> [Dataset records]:
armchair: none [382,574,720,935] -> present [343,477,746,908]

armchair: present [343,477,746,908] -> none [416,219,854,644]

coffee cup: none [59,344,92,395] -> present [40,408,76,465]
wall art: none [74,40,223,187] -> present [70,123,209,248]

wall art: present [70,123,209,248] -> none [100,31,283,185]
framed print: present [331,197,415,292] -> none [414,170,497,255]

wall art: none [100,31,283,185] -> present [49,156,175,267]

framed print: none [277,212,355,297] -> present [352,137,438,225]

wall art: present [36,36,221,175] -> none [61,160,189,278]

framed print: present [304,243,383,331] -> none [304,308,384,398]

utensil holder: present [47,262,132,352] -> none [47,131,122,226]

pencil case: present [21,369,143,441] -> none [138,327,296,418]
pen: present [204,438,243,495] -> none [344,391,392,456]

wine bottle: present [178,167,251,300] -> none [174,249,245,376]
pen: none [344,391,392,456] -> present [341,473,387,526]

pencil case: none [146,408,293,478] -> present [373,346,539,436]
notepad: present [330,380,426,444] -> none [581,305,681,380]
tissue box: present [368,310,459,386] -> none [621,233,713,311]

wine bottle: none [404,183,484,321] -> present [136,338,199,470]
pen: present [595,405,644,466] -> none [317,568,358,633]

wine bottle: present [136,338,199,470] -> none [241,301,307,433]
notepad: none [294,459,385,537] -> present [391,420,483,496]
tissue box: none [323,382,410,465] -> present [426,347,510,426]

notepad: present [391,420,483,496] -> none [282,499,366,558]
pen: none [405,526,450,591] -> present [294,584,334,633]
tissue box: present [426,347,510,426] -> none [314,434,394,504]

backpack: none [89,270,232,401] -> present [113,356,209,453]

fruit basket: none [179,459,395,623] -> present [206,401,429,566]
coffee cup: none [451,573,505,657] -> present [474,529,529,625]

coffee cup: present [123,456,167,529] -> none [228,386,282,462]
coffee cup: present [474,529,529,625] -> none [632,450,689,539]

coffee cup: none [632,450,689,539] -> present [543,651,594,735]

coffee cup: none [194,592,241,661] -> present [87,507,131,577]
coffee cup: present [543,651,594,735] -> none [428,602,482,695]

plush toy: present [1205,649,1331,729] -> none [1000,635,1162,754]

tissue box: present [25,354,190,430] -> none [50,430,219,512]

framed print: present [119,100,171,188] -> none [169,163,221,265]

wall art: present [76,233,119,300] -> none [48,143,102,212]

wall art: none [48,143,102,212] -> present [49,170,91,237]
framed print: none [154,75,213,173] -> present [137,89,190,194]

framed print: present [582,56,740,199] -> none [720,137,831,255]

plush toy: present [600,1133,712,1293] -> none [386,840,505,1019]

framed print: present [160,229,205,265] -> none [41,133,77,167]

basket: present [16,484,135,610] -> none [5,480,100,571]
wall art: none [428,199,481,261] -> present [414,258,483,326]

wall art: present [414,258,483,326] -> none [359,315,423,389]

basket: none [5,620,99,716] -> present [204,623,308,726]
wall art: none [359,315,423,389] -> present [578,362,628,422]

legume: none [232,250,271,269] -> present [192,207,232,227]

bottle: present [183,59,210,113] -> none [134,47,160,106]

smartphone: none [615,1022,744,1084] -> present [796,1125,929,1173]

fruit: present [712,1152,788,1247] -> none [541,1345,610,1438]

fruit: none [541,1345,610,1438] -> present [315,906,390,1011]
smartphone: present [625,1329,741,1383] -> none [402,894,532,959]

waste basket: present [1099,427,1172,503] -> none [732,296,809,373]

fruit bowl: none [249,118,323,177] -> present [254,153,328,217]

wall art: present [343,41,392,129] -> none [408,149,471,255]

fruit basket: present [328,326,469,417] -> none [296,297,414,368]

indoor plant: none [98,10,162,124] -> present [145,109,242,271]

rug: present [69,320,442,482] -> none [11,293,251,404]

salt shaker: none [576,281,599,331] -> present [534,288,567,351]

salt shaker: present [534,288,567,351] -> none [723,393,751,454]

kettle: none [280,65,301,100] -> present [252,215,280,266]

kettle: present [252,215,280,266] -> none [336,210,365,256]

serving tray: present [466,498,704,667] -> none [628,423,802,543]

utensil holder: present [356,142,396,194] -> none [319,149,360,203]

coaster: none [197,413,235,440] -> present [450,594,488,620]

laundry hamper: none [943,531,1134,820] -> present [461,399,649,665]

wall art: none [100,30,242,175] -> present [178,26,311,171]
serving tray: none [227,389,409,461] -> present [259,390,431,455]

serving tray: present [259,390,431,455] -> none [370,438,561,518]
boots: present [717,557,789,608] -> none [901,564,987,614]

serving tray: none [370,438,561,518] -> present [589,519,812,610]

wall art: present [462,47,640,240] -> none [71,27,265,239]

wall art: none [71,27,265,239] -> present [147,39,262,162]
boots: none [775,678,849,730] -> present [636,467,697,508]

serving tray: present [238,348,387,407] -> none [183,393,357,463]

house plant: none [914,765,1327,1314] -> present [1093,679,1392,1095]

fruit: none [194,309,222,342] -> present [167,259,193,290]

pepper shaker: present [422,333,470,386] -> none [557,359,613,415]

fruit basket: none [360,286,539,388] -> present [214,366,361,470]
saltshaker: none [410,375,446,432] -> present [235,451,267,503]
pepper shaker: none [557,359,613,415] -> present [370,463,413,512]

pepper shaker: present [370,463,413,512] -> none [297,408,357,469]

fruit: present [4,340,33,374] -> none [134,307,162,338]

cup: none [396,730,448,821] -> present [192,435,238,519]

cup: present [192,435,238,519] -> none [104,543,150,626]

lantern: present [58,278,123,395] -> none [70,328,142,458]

> [Task goal]:
The answer should be an exact copy of the lines from the first line of the data through the line with "wall art: present [70,123,209,248]" and should contain nothing else.

> [Solution for this exercise]:
armchair: none [382,574,720,935] -> present [343,477,746,908]

armchair: present [343,477,746,908] -> none [416,219,854,644]

coffee cup: none [59,344,92,395] -> present [40,408,76,465]
wall art: none [74,40,223,187] -> present [70,123,209,248]

wall art: present [70,123,209,248] -> none [100,31,283,185]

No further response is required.